Le « quiet hybrid » ou quand le télétravail se fait très discret

Le mot RH de la semaine. Aurélie Louviers, experte en recrutement au Mercato de l’Emploi, décrypte cette nouvelle pratique.

quiet hybrid
Le « quiet hybrid » interroge sur la capacité des entreprises à concilier le cadre officiel avec le désir de flexibilité des salariés. © svitlychnaja/stock adobe.com

« En marge des politiques de retour sur site, une nouvelle tendance émerge : le travail hybride silencieux ou quiet hybrid. Avec l’accord tacite du manager, certains collaborateurs continuent de télétravailler à temps plein, ou à des horaires décalés, contournant ainsi les directives de l’entreprise de retour au bureau. Cette pratique soulève une question cruciale : quand les besoins des collaborateurs ne s’alignent pas avec les politiques de l’entreprise, comment l’organisation du travail est-elle impactée ? »

Le télétravail « sous les radars »

« Le concept de travail hybride silencieux désigne une situation où des collaborateurs, qui ont pris l’habitude du télétravail, choisissent de continuer à travailler depuis chez eux malgré les demandes de leur entreprise de retour au bureau. Cette pratique peut être tolérée de façon discrétionnaire par le manager direct, créant une déconnexion entre la politique officielle de l’entreprise et la réalité du terrain.

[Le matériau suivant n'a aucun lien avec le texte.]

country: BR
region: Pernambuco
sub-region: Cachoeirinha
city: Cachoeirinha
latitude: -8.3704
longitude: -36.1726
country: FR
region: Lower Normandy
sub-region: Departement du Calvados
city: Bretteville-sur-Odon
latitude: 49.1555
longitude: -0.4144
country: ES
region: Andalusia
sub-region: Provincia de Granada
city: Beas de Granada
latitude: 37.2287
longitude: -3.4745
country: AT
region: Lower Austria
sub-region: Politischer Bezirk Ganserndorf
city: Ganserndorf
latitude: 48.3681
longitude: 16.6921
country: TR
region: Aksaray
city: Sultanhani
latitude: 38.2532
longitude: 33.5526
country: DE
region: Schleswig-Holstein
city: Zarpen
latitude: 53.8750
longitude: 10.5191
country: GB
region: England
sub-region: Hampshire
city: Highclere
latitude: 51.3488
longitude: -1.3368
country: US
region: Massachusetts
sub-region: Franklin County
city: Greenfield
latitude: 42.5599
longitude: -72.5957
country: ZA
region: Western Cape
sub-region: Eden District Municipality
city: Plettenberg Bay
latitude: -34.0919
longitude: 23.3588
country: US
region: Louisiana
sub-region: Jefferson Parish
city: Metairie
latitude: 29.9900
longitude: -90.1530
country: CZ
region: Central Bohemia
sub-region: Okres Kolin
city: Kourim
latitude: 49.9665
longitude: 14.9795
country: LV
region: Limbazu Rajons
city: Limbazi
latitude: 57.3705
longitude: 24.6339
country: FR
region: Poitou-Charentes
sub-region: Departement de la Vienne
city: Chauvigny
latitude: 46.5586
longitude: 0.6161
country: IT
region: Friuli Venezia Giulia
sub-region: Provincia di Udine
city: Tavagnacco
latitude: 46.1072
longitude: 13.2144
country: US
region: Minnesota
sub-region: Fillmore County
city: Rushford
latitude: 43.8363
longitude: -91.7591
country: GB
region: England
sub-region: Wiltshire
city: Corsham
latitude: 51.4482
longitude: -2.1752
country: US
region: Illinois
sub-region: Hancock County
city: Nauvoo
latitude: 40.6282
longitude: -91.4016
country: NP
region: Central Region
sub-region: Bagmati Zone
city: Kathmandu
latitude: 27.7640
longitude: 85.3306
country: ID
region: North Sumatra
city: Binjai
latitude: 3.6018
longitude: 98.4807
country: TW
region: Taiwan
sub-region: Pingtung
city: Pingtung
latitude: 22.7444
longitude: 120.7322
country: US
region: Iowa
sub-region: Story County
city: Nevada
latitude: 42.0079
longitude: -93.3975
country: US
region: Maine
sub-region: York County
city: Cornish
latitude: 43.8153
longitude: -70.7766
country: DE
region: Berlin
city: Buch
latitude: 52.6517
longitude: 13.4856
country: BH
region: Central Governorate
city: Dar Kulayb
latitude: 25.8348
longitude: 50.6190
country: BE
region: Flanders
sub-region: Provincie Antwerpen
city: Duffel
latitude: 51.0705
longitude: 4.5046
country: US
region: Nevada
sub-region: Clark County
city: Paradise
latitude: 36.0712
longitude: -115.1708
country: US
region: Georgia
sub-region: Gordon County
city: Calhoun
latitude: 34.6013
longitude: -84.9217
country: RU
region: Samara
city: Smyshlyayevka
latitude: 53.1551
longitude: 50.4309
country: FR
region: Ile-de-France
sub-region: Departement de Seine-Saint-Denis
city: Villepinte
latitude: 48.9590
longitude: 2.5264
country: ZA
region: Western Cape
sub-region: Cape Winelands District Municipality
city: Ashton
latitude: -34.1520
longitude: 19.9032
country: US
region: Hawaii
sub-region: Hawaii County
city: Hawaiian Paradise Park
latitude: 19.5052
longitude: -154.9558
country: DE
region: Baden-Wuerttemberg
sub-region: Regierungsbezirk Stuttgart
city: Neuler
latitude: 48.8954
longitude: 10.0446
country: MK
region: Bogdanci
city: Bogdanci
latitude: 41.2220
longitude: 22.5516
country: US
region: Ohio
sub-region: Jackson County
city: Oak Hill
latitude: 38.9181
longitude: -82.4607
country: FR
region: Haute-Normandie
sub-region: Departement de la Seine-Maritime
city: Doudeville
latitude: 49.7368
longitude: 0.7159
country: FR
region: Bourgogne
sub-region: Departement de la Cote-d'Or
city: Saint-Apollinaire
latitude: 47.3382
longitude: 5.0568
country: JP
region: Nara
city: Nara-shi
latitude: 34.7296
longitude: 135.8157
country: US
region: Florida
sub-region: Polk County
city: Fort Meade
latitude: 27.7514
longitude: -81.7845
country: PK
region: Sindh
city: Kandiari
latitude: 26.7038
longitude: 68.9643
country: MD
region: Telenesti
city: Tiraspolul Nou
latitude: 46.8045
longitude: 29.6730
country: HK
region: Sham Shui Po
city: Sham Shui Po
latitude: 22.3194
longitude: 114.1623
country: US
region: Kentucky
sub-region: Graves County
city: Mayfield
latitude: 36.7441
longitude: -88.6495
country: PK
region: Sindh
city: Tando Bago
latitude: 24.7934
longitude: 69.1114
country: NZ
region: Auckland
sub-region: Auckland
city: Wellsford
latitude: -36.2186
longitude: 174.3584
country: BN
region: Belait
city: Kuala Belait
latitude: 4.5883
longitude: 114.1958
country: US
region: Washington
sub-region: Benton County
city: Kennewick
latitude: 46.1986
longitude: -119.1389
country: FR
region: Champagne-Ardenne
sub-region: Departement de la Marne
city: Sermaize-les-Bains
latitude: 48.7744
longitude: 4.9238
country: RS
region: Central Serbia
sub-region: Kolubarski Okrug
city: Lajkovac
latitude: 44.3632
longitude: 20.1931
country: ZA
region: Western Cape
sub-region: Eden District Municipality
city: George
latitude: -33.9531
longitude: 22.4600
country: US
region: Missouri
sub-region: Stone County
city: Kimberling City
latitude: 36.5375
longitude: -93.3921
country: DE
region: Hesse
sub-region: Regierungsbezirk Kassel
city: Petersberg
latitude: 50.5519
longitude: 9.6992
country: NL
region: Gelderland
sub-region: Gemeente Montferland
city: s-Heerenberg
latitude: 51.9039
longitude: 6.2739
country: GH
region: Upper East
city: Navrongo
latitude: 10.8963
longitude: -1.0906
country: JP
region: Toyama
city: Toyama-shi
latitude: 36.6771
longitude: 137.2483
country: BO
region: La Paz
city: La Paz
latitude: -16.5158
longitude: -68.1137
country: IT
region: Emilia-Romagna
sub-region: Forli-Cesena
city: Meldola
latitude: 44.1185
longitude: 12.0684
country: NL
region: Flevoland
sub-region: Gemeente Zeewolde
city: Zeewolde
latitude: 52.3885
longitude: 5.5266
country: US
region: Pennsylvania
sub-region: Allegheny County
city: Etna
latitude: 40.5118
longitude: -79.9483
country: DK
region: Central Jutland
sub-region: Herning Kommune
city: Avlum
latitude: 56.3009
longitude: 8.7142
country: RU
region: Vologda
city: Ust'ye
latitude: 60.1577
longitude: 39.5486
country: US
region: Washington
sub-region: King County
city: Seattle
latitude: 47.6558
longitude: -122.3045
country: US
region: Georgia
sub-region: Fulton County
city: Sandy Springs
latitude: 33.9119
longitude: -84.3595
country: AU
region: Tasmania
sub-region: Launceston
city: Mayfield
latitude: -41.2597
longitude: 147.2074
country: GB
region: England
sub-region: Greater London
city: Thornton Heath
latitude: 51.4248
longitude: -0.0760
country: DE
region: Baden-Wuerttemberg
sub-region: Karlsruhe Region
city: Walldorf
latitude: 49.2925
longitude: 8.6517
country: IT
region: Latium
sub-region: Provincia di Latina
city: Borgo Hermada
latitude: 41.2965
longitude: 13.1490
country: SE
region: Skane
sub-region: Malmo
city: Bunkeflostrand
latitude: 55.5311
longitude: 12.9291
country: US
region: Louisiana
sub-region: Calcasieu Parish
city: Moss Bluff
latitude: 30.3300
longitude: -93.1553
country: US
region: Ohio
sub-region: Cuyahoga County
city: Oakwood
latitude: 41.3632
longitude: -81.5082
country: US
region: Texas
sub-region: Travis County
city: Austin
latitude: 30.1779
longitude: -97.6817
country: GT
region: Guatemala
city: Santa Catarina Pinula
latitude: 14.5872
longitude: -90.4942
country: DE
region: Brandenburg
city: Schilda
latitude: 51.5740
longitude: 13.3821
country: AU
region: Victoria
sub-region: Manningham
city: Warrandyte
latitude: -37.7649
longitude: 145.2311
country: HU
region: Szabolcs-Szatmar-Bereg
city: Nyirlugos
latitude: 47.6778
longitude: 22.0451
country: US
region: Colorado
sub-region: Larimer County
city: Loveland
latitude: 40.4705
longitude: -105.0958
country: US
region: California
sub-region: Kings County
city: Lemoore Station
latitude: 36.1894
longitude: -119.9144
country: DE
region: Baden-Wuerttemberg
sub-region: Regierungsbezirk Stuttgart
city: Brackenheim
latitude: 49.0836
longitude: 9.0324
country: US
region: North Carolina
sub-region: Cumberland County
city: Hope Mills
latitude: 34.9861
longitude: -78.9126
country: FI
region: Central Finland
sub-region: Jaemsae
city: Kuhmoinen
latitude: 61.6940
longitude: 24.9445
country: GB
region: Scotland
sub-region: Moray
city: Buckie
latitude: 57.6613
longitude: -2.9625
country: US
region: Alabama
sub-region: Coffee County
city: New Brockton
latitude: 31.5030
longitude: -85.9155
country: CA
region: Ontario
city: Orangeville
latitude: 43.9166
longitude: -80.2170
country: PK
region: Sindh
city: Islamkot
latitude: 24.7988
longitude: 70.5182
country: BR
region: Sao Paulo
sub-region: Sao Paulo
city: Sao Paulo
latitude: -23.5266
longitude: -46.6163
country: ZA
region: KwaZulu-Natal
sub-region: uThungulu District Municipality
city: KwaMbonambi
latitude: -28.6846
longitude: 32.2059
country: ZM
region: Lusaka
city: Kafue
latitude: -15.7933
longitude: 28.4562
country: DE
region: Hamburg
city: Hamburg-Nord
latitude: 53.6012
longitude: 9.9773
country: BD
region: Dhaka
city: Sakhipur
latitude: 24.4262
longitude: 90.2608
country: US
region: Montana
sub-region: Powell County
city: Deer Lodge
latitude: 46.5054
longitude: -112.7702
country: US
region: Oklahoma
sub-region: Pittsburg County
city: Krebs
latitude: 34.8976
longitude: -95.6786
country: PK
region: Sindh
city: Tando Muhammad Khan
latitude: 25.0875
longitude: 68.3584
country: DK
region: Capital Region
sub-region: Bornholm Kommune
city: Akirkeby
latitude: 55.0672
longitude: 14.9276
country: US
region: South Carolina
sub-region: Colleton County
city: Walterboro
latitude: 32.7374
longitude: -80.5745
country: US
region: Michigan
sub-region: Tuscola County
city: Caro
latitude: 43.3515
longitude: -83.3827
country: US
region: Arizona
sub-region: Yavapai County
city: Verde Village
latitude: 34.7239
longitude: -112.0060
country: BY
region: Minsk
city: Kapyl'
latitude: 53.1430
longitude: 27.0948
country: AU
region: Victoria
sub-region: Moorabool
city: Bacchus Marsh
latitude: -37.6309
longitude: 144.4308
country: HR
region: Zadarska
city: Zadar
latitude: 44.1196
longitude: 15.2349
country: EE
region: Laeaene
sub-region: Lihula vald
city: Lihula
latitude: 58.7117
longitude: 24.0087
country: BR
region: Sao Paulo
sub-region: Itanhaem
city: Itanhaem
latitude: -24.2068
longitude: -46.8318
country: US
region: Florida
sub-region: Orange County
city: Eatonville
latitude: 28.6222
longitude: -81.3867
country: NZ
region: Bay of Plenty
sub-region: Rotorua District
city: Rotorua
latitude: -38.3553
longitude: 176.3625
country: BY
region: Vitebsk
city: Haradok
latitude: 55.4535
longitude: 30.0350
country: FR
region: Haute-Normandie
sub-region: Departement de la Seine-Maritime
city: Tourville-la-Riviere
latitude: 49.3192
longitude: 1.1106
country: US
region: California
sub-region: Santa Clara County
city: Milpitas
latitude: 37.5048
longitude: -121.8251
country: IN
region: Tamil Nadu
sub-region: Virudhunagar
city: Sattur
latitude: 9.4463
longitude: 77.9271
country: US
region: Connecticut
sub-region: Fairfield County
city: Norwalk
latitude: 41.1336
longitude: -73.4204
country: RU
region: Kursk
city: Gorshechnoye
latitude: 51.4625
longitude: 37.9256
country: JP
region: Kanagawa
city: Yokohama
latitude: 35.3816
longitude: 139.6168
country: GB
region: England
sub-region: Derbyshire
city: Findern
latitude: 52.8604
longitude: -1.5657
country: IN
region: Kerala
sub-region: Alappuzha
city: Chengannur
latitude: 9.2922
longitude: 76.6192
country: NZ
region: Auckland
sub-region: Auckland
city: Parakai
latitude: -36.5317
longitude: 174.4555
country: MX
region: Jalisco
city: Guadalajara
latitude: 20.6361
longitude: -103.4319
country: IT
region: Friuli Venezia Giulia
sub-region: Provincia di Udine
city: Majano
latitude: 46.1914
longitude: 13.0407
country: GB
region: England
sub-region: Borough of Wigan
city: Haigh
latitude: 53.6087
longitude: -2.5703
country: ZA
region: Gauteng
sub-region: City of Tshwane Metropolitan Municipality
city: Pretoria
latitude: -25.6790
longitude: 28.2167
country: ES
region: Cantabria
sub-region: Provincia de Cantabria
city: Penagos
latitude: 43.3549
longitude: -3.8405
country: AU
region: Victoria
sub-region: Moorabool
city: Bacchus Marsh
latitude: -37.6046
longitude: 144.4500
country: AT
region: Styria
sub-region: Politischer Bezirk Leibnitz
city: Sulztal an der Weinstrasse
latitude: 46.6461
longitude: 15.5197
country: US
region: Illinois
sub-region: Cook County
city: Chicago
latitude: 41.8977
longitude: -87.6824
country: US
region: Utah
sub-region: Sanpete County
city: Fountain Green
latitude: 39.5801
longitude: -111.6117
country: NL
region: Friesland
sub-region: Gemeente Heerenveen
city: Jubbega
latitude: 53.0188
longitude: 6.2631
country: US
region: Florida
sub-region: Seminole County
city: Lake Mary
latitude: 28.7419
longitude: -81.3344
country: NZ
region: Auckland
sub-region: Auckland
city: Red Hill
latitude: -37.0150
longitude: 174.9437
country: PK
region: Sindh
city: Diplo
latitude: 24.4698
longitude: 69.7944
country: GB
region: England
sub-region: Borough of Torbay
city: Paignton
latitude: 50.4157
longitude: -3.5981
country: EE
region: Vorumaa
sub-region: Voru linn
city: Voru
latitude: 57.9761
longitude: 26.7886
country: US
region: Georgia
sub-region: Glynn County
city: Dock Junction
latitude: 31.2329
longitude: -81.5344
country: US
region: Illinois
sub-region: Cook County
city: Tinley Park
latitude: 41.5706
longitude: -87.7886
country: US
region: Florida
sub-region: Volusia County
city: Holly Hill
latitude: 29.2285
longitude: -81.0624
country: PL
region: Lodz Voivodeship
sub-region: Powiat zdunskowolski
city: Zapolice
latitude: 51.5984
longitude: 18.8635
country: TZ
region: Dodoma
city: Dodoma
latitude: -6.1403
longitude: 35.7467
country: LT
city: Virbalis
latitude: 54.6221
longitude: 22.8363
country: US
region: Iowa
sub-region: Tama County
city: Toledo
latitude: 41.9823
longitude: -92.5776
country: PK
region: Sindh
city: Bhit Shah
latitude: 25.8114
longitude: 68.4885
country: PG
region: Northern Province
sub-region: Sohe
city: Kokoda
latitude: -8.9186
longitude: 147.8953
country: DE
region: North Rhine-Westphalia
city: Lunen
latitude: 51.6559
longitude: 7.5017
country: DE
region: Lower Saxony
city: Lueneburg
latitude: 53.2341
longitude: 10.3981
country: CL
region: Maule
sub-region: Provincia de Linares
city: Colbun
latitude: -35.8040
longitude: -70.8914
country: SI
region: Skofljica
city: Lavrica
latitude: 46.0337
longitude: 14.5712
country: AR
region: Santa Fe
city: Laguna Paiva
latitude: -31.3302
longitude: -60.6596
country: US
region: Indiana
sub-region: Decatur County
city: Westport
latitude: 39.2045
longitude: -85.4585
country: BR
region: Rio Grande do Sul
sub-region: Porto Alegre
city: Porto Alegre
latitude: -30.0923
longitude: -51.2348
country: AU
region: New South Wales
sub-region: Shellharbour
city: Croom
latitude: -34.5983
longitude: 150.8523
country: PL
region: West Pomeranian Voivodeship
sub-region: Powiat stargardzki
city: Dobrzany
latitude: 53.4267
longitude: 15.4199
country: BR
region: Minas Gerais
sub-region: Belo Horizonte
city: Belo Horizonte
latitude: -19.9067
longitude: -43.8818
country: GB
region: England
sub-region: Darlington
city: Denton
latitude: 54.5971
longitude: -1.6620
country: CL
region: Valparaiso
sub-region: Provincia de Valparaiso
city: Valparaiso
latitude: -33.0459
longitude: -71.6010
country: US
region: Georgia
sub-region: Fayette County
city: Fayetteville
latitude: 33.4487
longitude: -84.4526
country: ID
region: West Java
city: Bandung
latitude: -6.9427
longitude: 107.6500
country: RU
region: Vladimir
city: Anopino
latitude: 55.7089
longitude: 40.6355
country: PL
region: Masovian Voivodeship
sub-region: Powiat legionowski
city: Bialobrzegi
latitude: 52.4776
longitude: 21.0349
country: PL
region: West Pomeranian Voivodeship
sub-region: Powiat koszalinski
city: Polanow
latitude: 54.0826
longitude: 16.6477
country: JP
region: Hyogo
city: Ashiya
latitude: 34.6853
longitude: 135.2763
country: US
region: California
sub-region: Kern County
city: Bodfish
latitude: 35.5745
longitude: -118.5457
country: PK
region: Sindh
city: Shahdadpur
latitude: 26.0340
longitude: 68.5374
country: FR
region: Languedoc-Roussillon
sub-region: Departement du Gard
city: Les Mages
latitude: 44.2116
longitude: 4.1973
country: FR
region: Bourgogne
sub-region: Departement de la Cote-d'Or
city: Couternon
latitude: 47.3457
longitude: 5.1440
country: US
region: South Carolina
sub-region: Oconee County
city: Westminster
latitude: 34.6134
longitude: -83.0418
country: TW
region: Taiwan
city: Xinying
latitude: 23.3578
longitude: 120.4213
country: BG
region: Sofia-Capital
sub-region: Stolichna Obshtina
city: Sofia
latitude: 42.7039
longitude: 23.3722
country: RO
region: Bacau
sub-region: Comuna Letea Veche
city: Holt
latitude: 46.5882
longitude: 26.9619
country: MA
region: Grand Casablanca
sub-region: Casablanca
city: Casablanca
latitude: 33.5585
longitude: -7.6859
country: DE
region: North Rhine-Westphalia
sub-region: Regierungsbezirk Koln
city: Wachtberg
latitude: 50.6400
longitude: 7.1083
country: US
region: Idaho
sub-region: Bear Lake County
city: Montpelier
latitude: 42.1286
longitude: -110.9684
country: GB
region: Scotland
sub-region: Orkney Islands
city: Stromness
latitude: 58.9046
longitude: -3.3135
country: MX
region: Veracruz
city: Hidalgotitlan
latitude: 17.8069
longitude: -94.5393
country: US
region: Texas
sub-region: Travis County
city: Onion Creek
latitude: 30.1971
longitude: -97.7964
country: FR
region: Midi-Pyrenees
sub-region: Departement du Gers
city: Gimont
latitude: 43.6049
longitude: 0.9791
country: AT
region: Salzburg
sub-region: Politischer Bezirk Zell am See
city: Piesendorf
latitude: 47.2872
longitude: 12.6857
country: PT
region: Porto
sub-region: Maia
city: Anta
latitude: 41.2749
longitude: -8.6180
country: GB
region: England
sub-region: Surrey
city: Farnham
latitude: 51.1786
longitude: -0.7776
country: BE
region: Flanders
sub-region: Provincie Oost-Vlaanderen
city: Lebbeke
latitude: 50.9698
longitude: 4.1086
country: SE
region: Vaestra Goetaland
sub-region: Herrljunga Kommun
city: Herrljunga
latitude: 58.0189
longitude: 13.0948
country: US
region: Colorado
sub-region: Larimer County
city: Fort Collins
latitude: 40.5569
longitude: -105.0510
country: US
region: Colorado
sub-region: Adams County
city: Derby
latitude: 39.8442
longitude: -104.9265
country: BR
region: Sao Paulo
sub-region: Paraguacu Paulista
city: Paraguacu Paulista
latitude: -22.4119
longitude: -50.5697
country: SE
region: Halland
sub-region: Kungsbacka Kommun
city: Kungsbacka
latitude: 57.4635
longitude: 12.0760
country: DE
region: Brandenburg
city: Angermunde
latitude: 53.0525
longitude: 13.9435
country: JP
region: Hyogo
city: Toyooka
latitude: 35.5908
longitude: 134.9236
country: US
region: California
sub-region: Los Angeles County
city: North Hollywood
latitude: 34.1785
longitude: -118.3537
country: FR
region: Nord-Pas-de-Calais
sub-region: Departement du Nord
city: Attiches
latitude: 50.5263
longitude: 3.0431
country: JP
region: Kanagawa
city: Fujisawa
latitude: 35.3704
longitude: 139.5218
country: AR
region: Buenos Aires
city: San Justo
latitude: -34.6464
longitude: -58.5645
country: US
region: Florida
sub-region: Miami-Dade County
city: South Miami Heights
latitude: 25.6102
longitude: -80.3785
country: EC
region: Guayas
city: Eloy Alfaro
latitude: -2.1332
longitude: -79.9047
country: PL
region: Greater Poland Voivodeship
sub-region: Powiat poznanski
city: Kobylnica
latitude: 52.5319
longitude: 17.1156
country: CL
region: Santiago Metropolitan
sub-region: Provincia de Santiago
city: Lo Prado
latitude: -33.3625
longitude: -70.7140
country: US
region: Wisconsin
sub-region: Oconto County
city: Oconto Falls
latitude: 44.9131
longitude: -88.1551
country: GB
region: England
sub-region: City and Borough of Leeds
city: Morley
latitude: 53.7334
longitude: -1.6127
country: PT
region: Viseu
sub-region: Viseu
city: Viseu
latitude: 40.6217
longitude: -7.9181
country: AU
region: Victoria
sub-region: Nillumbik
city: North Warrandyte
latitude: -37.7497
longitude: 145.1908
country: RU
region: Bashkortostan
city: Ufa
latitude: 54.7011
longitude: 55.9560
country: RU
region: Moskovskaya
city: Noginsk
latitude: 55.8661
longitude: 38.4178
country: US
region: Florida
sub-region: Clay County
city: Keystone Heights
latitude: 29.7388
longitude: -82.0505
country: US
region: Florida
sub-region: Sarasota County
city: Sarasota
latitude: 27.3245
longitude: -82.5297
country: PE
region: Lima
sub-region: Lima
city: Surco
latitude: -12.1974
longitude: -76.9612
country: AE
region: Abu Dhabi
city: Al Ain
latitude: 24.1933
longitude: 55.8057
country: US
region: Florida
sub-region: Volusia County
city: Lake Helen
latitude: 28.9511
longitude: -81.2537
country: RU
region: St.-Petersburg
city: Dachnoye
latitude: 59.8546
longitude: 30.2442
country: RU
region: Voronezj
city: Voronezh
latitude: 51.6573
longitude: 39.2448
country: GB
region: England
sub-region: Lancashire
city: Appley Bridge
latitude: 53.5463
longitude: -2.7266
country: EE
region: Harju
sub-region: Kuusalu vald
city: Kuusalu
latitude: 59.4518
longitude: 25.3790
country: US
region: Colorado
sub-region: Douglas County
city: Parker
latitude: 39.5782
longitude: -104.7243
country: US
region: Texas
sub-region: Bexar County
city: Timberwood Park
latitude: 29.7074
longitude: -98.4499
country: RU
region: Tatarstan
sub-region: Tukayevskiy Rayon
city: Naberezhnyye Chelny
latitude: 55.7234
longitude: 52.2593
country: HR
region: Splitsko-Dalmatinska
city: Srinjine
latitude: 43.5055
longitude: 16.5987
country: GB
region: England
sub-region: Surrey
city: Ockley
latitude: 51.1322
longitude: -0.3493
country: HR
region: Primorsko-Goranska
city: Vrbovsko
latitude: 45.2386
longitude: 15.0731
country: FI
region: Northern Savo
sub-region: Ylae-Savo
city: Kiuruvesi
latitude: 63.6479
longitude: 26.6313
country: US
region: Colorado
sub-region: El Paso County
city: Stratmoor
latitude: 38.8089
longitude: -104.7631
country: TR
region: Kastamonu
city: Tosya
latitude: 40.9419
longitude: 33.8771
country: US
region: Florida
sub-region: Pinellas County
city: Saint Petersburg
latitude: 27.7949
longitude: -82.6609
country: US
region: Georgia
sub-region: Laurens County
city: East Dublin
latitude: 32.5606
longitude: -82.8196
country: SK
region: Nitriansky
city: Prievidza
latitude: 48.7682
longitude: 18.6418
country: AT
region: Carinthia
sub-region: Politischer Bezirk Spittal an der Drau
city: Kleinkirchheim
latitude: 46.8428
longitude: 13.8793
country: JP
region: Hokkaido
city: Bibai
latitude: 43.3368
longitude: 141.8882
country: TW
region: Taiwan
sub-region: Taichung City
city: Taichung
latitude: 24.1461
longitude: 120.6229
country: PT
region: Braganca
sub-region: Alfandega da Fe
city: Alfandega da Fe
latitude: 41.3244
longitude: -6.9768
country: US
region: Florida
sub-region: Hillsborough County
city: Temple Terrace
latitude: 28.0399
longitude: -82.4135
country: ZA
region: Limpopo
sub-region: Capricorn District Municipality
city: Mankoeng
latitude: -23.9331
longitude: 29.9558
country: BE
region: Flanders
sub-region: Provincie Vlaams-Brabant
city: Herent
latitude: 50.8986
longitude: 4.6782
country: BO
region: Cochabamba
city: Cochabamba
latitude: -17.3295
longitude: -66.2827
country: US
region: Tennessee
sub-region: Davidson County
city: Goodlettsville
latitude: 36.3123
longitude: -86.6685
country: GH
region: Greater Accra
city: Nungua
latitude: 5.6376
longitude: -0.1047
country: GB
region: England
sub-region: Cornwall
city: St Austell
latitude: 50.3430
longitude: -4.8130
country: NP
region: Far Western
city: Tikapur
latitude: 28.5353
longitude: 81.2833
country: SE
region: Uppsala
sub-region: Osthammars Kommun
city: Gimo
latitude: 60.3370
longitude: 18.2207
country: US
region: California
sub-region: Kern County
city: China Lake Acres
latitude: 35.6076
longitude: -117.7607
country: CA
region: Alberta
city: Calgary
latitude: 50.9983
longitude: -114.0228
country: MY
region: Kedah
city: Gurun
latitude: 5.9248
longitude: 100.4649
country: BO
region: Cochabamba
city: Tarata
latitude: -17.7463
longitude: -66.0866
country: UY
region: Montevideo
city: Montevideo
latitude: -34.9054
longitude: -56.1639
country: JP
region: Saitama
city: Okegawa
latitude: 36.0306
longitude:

Ce télétravail « en cachette » interroge sur la capacité des entreprises à concilier le cadre officiel avec les aspirations profondes des salariés, demandeurs d’une plus grande flexibilité. »

« Malgré la mise en place de directives standardisées, comme un nombre de jours de présence hebdomadaire au bureau, l’interprétation et l’application de ces règles peuvent varier significativement d’une équipe à l’autre. Une étude Gartner de 2023 souligne d’ailleurs que l’incohérence dans l’application des politiques de flexibilité réduit le sentiment d’équité au sein des équipes. À long terme, une telle situation peut non seulement affecter le moral et l’engagement des collaborateurs, mais aussi avoir des répercussions sur la performance globale de l’organisation. La clé réside donc dans l’établissement d’un cadre qui, tout en laissant une marge de manœuvre managériale, garantit une expérience juste et équitable pour tous… »

Un signe de déconnexion

« Ce phénomène met en lumière une déconnexion entre les politiques de l’entreprise et la réalité opérationnelle du terrain. Il traduit une inadaptation des salariés. Alors que la direction peut imposer des jours de présence au bureau, les managers, au plus proche de leurs équipes, cherchent des solutions pragmatiques pour maintenir la satisfaction et la productivité. Ils cherchent à retenir leurs talents dans un contexte où le pouvoir de négociation a longtemps été du côté des employés, et où la flexibilité est devenu un avantage compétitif majeur. »

« Cette approche crée une zone grise qui soulève des questions fondamentales. Elle peut générer de l’inégalité : si certains managers sont plus souples que d’autres, cela peut créer un sentiment de favoritisme et nuire au moral des équipes. La cohésion au sein des collaborateurs peut, elle aussi, être dangereusement mise en péril, de même que la communication si cette situation se traduit par un manque de transmission des informations capitales au fonctionnement des équipes. Enfin, la confiance, un pilier de la culture d’entreprise, peut être ébranlée si les collaborateurs perçoivent une application des règles à deux vitesses. Cela peut aller aussi à l’encontre de la politique globale RH ce qui est problématique… »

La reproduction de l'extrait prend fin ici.